原文:
これは、短期的にも投資家の目を意識する必要がある上場企業では成り立たず、逆に自由なベンチャーでは資金ショートを起こす可能性があるため、また、成り立たないビジネスモデルなのだ。ここに目をつけたイーロン・マスクやサム・アルトマンは、非常に戦略的だったのだろう。(2019年にイーロン・マスクは意見の相違があったとして手を引いているが)

いずれにしても、この資本政策と立ち上げ戦略こそが、後に世界的イノベーションを起こす源泉となったのだ。理由は後ほど説明する。

で、話は、今日に戻る。

時を同じくして、GoogleもChatGPTの競合にあたるBardを発表した。

ただ、これは発表せざるをえなかった、つまり、無理やり引きずり出されたような形となった、と思っている。

というのも、おそらく、Googleは数年前からこうした技術を保有していたのだろう。そうでなければ、ChatGPTがリリースされてからのスピードが早すぎる。更にOpenAIには、Google出身のエンジニアが数多くいることからも、やはりGoogleではこのような技術は元々持っていたことが推察される。

ただ、例えばChatGPTでも指摘されている通り、こういった生成系AIは、「嘘をつく」・「倫理的ではない回答をする」などの問題を持っており、レピュテーションリスクに慎重な投資家の圧からGoogleは、このような技術を一般公開することに対してはどうしても慎重な姿勢とならざるをえなかった。

ChatGPTやBardのような生成系AIがはらむこのような問題は、そもそも学習方法(今回はアルゴリズムや学習方法の細かい説明は割愛するが、シンプルにいえば、それっぽい文をAIが作った後、人が評価することで更に学習する方法)から、解決するには相応の時間を要することが分かる。

つまり、OpenAIは、”より多くの学習の機会とフィードバックを与えられるかどうか”という、至極当然なAI競争に、”非営利研究機関として問題をはらむAIを一般公開する”という、これまた至極シンプルな方法によって、勝ったのだ。

短期的な経済的利益に左右され商業的利潤を第一目的とする株式会社ではなく、商業的利益の制約を受けない非営利研究機関としてこそ、とれた打ち手である。まさに「OpenAI」なのだ。

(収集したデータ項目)
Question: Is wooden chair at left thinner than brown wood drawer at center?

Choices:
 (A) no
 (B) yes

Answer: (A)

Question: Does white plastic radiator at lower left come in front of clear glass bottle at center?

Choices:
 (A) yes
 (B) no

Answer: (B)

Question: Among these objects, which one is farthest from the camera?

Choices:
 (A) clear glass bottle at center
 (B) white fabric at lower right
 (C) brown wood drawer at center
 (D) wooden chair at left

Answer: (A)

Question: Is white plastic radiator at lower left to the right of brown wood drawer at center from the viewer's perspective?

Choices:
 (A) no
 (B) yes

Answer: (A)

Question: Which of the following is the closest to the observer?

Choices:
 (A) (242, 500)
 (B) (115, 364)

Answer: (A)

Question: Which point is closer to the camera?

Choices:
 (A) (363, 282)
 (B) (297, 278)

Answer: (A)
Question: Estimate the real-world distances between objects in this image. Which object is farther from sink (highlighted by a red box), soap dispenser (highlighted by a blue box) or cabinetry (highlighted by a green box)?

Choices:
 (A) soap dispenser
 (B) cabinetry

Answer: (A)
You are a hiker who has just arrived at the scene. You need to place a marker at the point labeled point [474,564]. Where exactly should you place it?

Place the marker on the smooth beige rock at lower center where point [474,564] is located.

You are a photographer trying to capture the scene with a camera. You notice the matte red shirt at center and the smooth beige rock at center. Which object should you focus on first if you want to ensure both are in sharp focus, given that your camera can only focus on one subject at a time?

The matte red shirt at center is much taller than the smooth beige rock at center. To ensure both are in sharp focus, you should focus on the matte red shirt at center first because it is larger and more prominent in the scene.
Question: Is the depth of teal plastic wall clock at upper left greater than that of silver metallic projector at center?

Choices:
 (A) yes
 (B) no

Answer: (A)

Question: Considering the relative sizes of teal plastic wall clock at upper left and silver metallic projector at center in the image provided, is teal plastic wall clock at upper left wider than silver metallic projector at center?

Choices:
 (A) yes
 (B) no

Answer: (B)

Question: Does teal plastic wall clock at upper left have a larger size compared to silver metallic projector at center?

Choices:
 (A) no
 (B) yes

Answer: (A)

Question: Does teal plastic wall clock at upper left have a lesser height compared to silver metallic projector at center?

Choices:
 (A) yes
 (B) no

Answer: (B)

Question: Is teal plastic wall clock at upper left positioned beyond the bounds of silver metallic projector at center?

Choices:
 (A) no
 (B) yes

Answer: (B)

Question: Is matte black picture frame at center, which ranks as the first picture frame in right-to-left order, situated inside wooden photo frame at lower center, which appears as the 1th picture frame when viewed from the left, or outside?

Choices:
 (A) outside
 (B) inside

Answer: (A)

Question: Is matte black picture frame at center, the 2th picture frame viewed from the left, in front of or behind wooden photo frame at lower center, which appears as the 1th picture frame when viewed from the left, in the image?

取り組む課題:
a – OpenAIについての文章を読み、次の問いに答えよ。
(i) 2019年にイーロン・マスクはどうしたと書かれているか。
(ii) GoogleがChatGPTの競合として発表したものは何か。
(iii) 生成系AIが持つ問題として、かぎかっこで挙げられている二つは何か。
b – OpenAIについての文章を、最後の文の後から書き継げ。

本演習の解答:
a –
(i) 意見の相違があったとして手を引いた。
(ii) Bard。
(iii) 「嘘をつく」と「倫理的ではない回答をする」。

b –
Googleは、そこにただ追従すれば良い、という話ではない。このような破壊的イノベーションで、技術の第一想起を取るというのは、マーケティング面において、まさに最強なのである。どれだけのマーケティングコストを計上すれば、ChatGPTより有名になれるか。想像するだけでも理解頂けるだろう。

ちなみに、少し話が逸れるが、「GoogleのBardはそもそも精度が微妙だ」という意見が散見される(日本ではこれからだが)が、これはGoogleなりの「あえての解」だと思っており、これはこれで面白いと思う。というのも、生成系AIは、回答を生成する際にかなりの計算コストを必要とする。流石のOpenAIのChatGPTも、リリース時に1ユーザー当たりの使用回数を制限していたのは、これが理由だ。今でも、ChatGPTを体験するまで一定の時間的コストが必要(カスタマージャーニー上最適化できない)なのも、これが原因である。ということは、そこに追いつくためには、使用数(つまり学習回数)で上回ることが重要であり、そのためには計算コストを下げなければならない。
よってGoogleが取った戦略が、「学習パラメータの数を敢えて大きく絞る」だ。OpenAIのGPT-4ではそのパラメータ数が数兆個と言われている。Bardの公表はないが、おそらく数十億程度ではないだろうか。学習パラメータ数を落とすことで計算コストを下げ、制限を設けないことで、とにかく学習させて追従するという、目先の勝利は捨て長期的にアップセットを起こす戦略だ(と、勝手に僕は思っている)。
※上記は私の個人的な推察にすぎないので正しい情報を参照してほしい。

話は逸れたが、いずれにしても、OpenAIはOpenAI的な思想で第一想起を取り、世界をひっくり返した。そしてGPT-4では、先に触れたように、遂に言語の壁を超えてきたのだ。

これまで、日本のベンチャーは(というか、弊社でもそうなので多分そうだろう、という推測にすぎないが)、「技術を掘るときには英語で検索せよ」と何度も言ってきた。技術的に進んでいるのはGAFAを始めとする海外のテック企業であり、その公式ドキュメントやリリースにキャッチアップするためには、日本語に翻訳されたり、日本で流行るのを待つな、という意味である。

逆にいえば、ソフトウェア業界においても、海外の企業が日本でサービスを広げるためには相応の時間を要していた、ということでもある。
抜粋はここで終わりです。